Battle Royale

2000

Director: Kinji Fukasaku

Starring: Tatsuya Fujiwara, Aki Maeda, Tarô Yamamoto, Takeshi Kitano

Words: Katherine Guest

Battle Royale, a Japanese dystopian thriller, is a film in which violence is made into a spectator sport. More specifically, it is about children on children violence as a result of government legislation.
In the nineteen years since its release, the film has gained cult status globally and has been met with critical acclaim. Despite this, it was met with great controversy and did not have a cinematic release in the United States or Canada until eleven years after its release.

Based on the novel of the same name by Koushun Takami, Battle Royale is set following major economic decline and mass unemployment. It’s a satirical, yet bloody and horrible, portrayal of the Japanese government’s fear of and reaction to their malcontent youth. In an effort to restore discipline and cooperation in their young, the ‘BR Act’ is passed; each year, a class of school children is chosen at random. They are sent to an uninhabited island for three days where they are told to kill each other until there is one winner. This is an act of capital punishment on young people for their crimes of disobedience.

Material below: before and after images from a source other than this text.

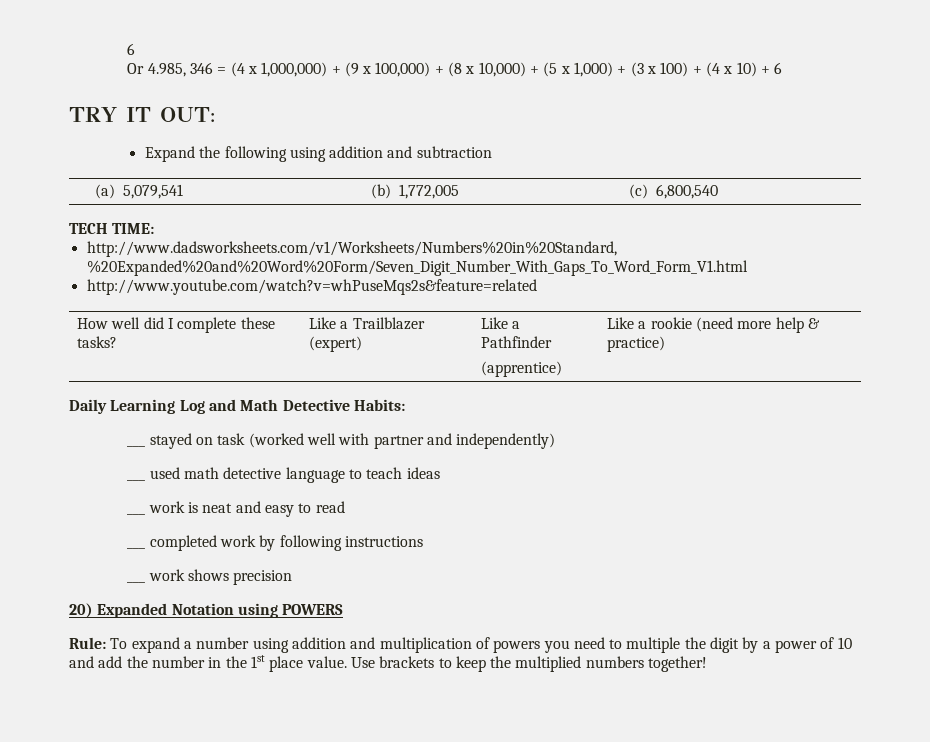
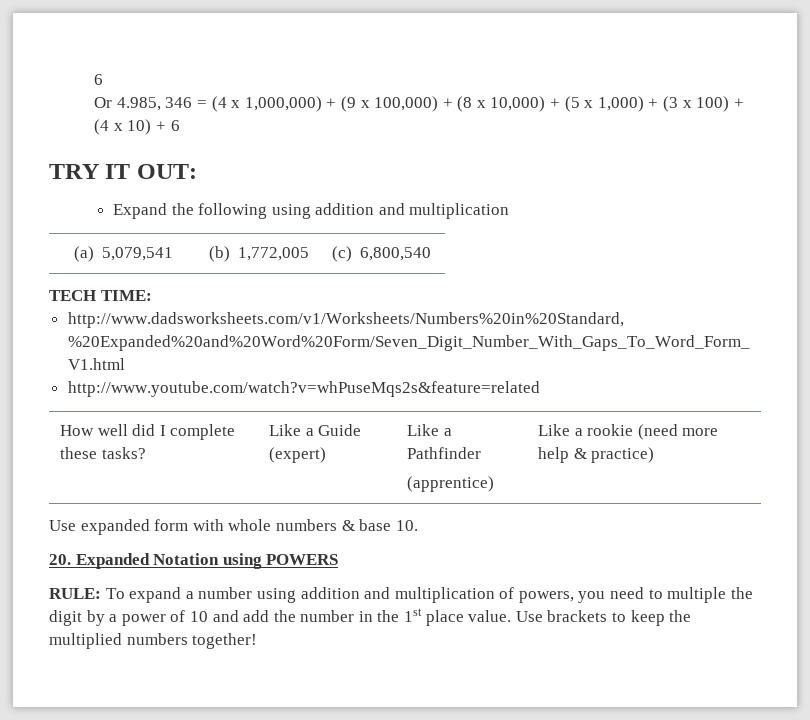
[416,146,492,158] subtraction -> [409,203,510,219] multiplication
[352,317,425,330] Trailblazer -> [318,424,362,436] Guide
[69,399,405,414] [127,433,556,449] [127,479,146,481] [149,467,440,483] [127,513,146,515] [148,501,345,517] [127,535,423,551] [127,581,146,583] [148,569,293,585] [69,603,93,618] Daily Learning Log and Math Detective Habits: // ___ stayed on task (worked well with partner and independently) // ___ used math detective language to teach ideas // ___ work is neat and easy to read // ___ completed work by following instructions // ___ work shows precision // 20) -> [49,519,418,535] [49,554,71,565] Use expanded form with whole numbers & base 10. // 20.
[69,637,106,649] Rule: -> [49,588,101,599] RULE:
[493,640,541,653] powers -> [518,591,574,603] powers,

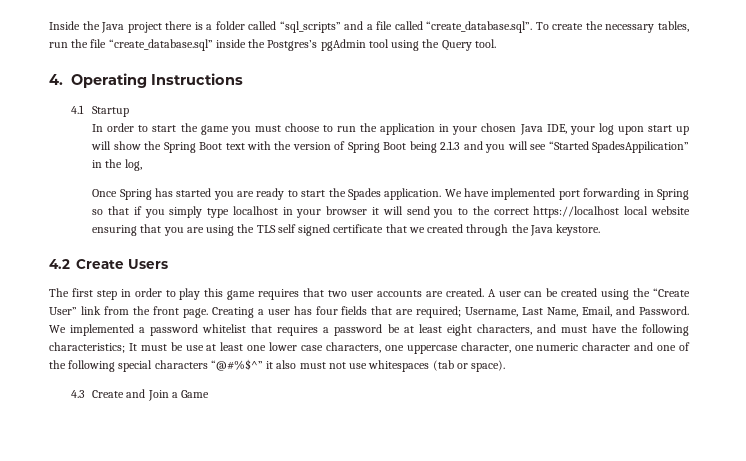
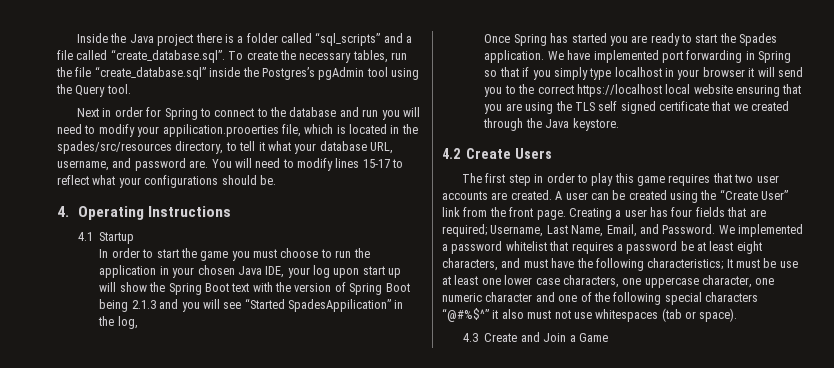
(496, 43) none -> [77,107,420,120] [57,124,418,137] [57,141,393,154] [57,158,404,171] [57,175,276,188] // Next in order for Spring to connect to the database and run you will need to modify your appilication.prooerties file, which is located in the spades/src/resources directory, to tell it what your database URL, username, and password are. You will need to modify lines 15-17 to reflect what your configurations should be.

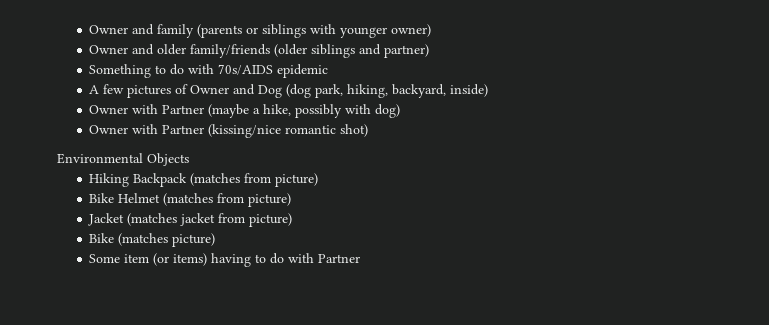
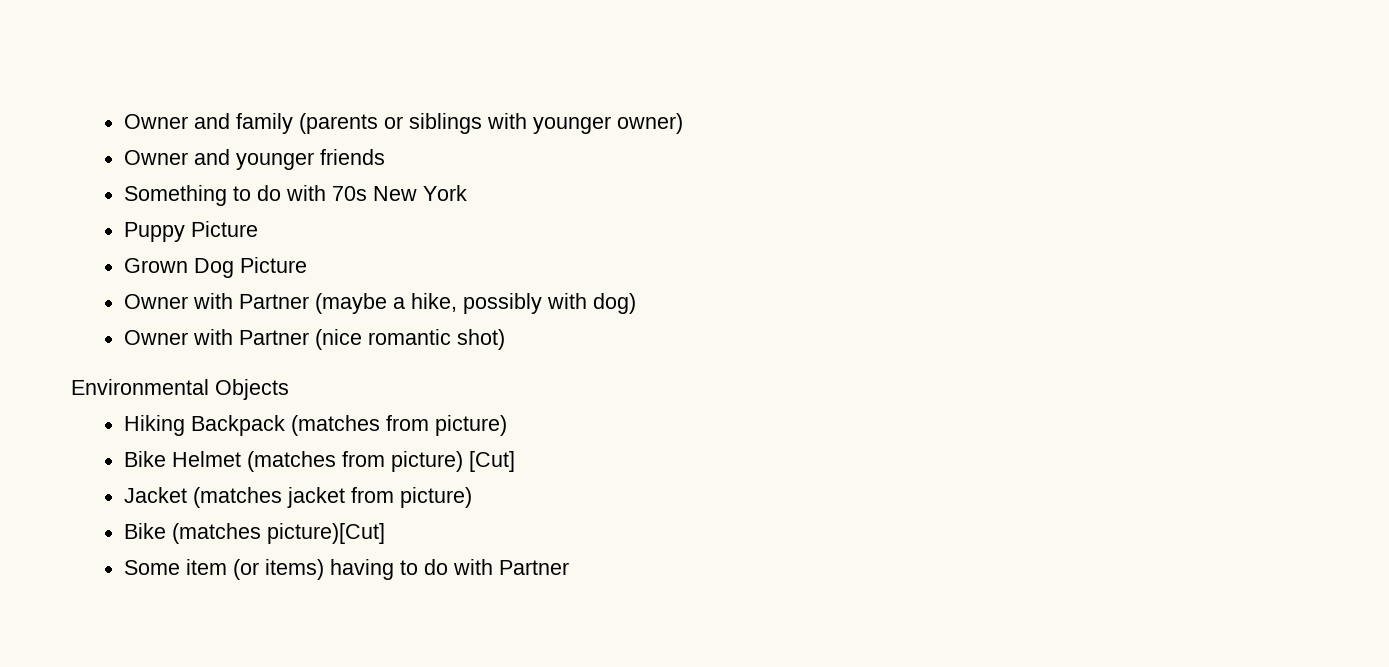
[157,44,430,58] [89,64,329,78] [89,84,489,98] older family/friends (older siblings and partner) // Something to do with 70s/AIDS epidemic // A few pictures of Owner and Dog (dog park, hiking, backyard, inside) -> [236,149,386,170] [124,185,468,206] [124,221,259,242] [124,257,308,278] younger friends // Something to do with 70s New York // Puppy Picture // Grown Dog Picture
[208,124,282,138] (kissing/nice -> [315,329,363,350] (nice
(292, 200) none -> [469,451,516,472] [Cut]
[172,233,216,247] picture) -> [267,523,386,544] picture)[Cut]

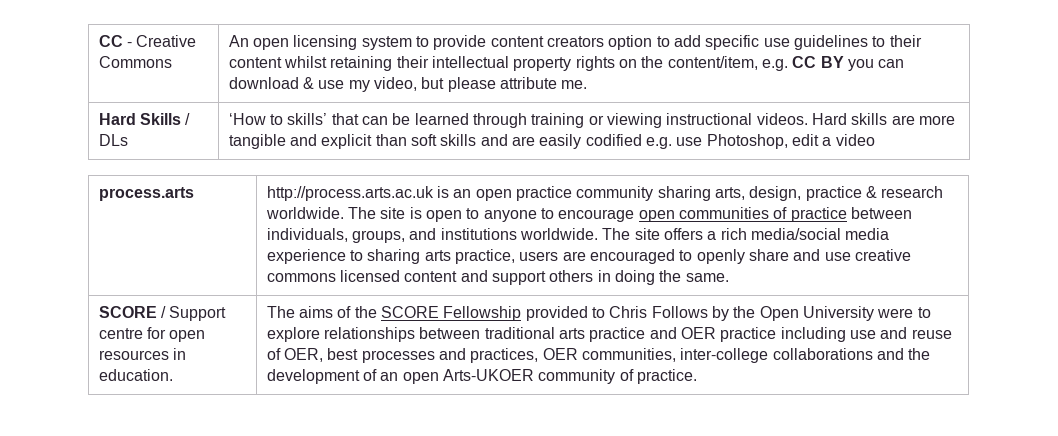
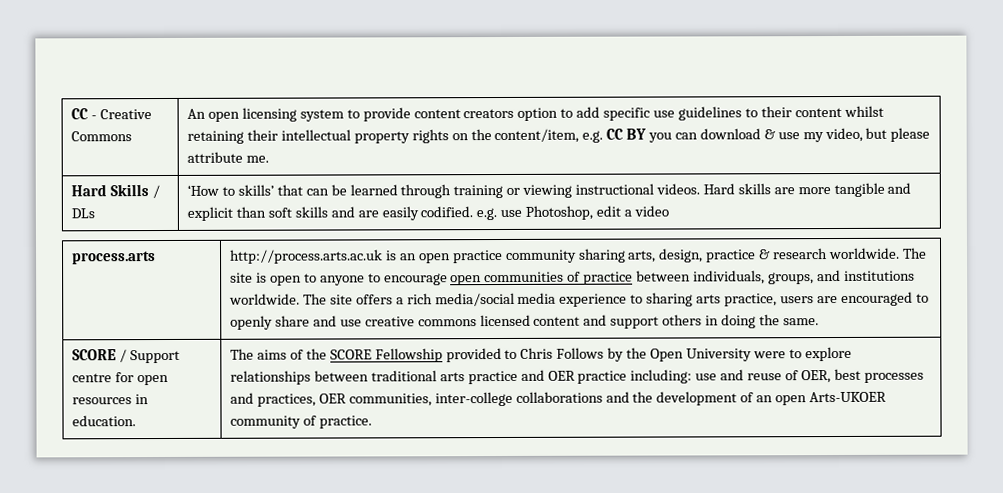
[585,134,642,146] codified -> [420,206,474,218] codified.
[780,327,846,342] including -> [630,369,693,384] including:

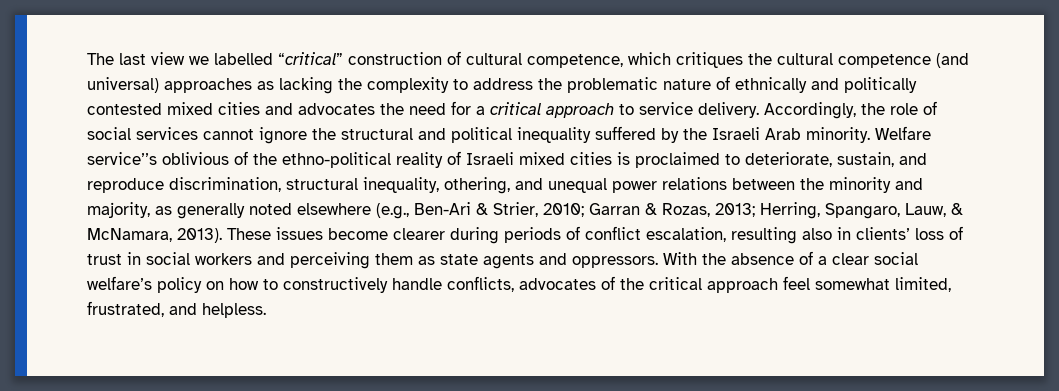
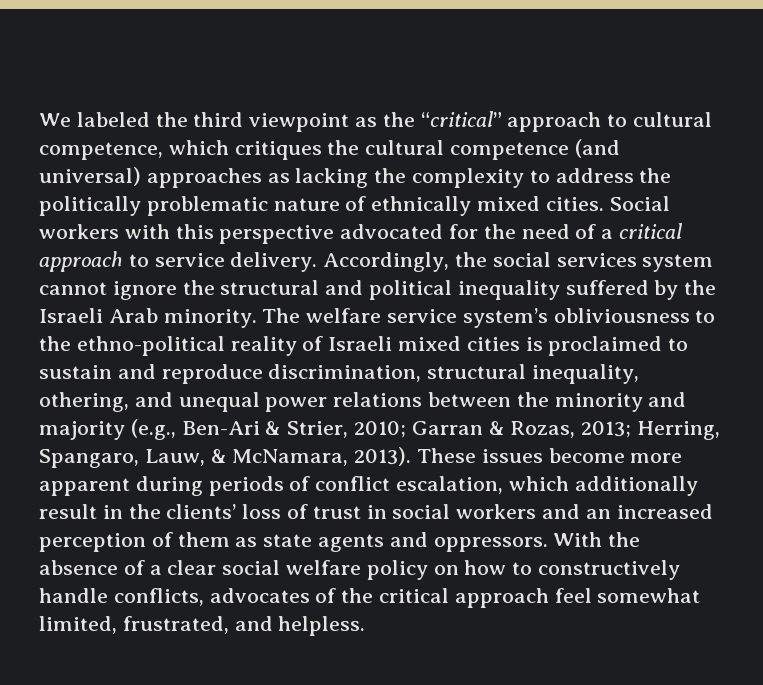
[87,51,461,65] The last view we labelled “critical” construction of -> [39,111,628,132] We labeled the third viewpoint as the “critical” approach to
(562, 84) none -> [39,196,141,216] politically
[811,77,917,93] [87,102,375,115] and politically contested mixed cities and advocates -> [477,196,670,211] [39,224,479,244] mixed cities. Social workers with this perspective advocated for
[451,101,471,115] for -> [575,224,597,239] of
[890,101,937,115] role of -> (488, 259) none
(198, 133) none -> [642,254,714,272] system
[875,126,931,140] [87,151,248,165] Welfare service’’s oblivious of -> [262,308,716,328] The welfare service system’s obliviousness to
[745,152,894,167] deteriorate, sustain, -> [39,365,112,379] sustain
[87,202,371,219] majority, as generally noted elsewhere -> [39,421,125,440] majority
[393,228,445,240] clearer -> [630,453,683,463] [39,478,130,496] more apparent
[731,227,851,244] resulting also in -> [508,476,698,496] [39,504,161,519] which additionally result in the
[290,252,370,269] perceiving -> [585,504,713,519] [39,532,173,552] an increased perception of
[87,276,152,290] welfare’s -> [286,560,362,575] welfare

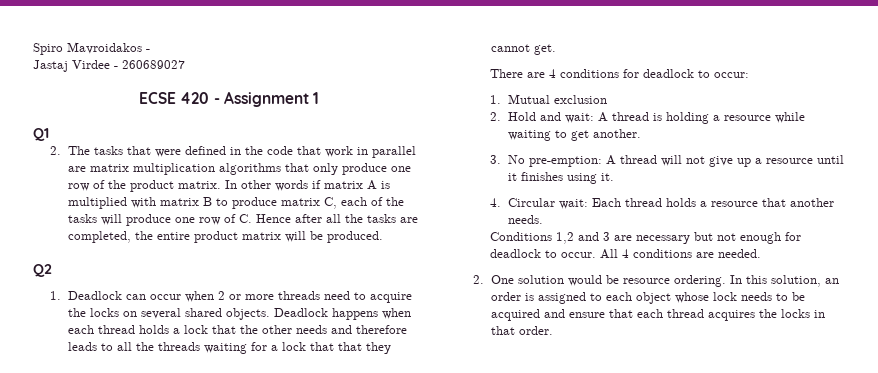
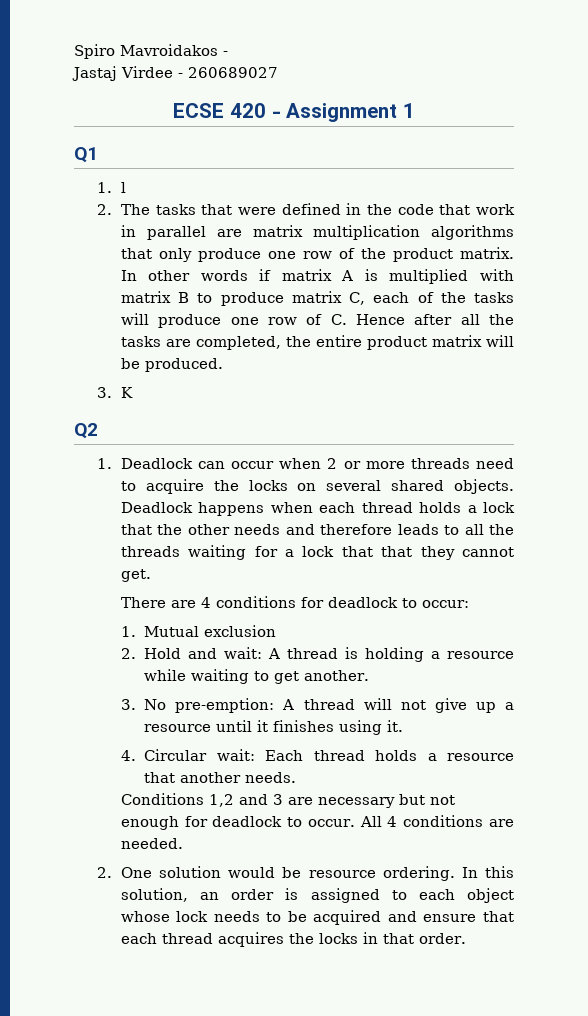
(49, 134) none -> [97,182,126,193] // 1. l
(383, 237) none -> [97,387,133,398] // 3. K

The horror of Battle Royale does not lie solely in its gore and violence (which it has in abundance). It explores or references a myriad of teenage issues amongst Class 3-B, who are the unlucky group marooned on the island for the duration of the film. Yes, the aim of the game is survival at the detriment of your friends and classmates. But despite this, the adolescents remain concerned with their friendship groups, unrequited crushes, unfaithful partners, and whether they or their classmates are virgins.
These are a very familiar set of issues interwoven with the contrastingly bleak reality of children forced to brutally murder each other for sport by a disdainful government. In turn, this makes the graphic violence between the children less alien to the viewer, and the dystopian world that much more unsettling.

Given Battle Royale’s cynical attitude to the Japanese government, it’s not entirely unsurprising that the film was criticised by a number of government officials upon its release. Many described the film as ‘crude and tasteless’, and members of the Japanese parliament (unsuccessfully) attempted to ban the film’s release. It was also accused of contributing to crime amongst the youth.
Ironically, this controversy only served to aid the film’s commercial success as the publicity garnered further interest in it. As the story involves children and the actors were largely teenagers themselves, the film was criticised as being harmful to the youth. Due to the film’s rating, under 16s could not view it in cinemas. Despite this, director Fukasaku actively encouraged younger teenagers to sneak into screenings – encouraging the same disobedience that is so grotesquely punished in Battle Royale.

Battle Royale is a blend of the brutal and the banal. It’s a coming of age film with a dystopian horror setting that has gained its cult following for being smart, savage, and thoroughly entertaining.
Who will survive?
Who will turn on their friends?
Who will lose their virginity before they’re brutally murdered?
Class 3-B are about to experience the worst three days of their lives.